Skip to main content

Machine learning on drug-specific data to predict small molecule teratogenicity


Challa APAnup P , Beam ALAndrew L , Shen MMin , Peryea TTyler , Lavieri RRRobert R , Lippmann ESEthan S , Aronoff DMDavid M . Reproductive toxicology (Elmsford, N.Y.). 2020 5 16; 95(). 148-158


Pregnant women are an especially vulnerable population, given the sensitivity of a developing fetus to chemical exposures. However, prescribing behavior for the gravid patient is guided on limited human data and conflicting cases of adverse outcomes due to the exclusion of pregnant populations from randomized, controlled trials. These factors increase risk for adverse drug outcomes and reduce quality of care for pregnant populations. Herein, we propose the application of artificial intelligence to systematically predict the teratogenicity of a prescriptible small molecule from information inherent to the drug.

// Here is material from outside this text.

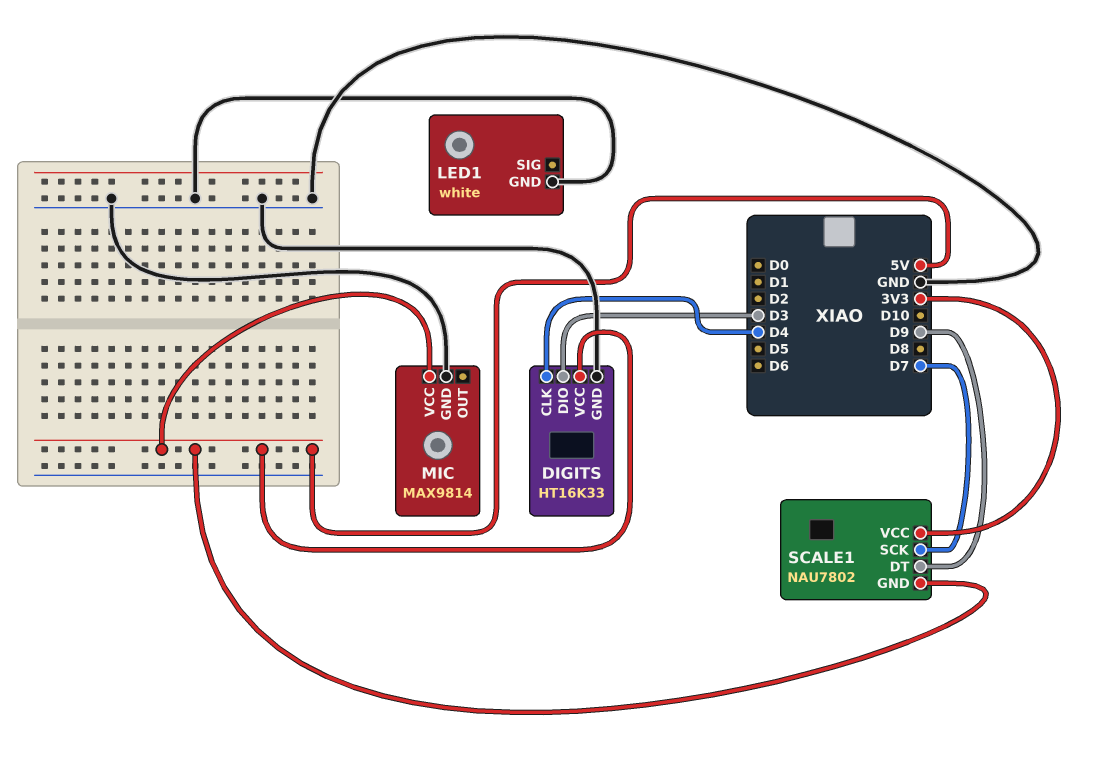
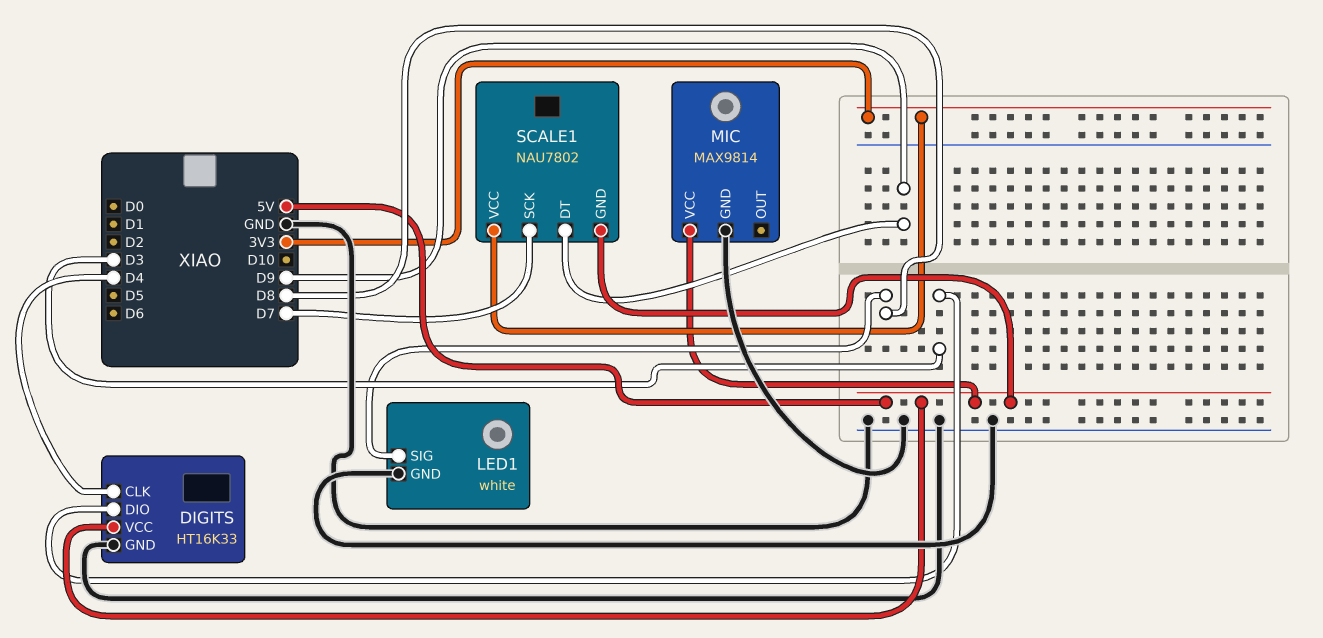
LED1 pin SIG: none -> D8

Using unsupervised and supervised machine learning, our model probes all small molecules with known structure and teratogenicity data published in research-amenable formats to identify patterns among structural, meta-structural, and in vitro bioactivity data for each drug and its teratogenicity score. With this workflow, we discovered three chemical functionalities that predispose a drug towards increased teratogenicity and two moieties with potentially protective effects. Our models predict three clinically-relevant classes of teratogenicity with AUC = 0.8 and nearly double the predictive accuracy of a blind control for the same task, suggesting successful modeling. We also present extensive barriers to translational research that restrict data-driven studies in pregnancy and therapeutically “orphan” pregnant populations. Collectively, this work represents a first-in-kind platform for the application of computing to study and predict teratogenicity.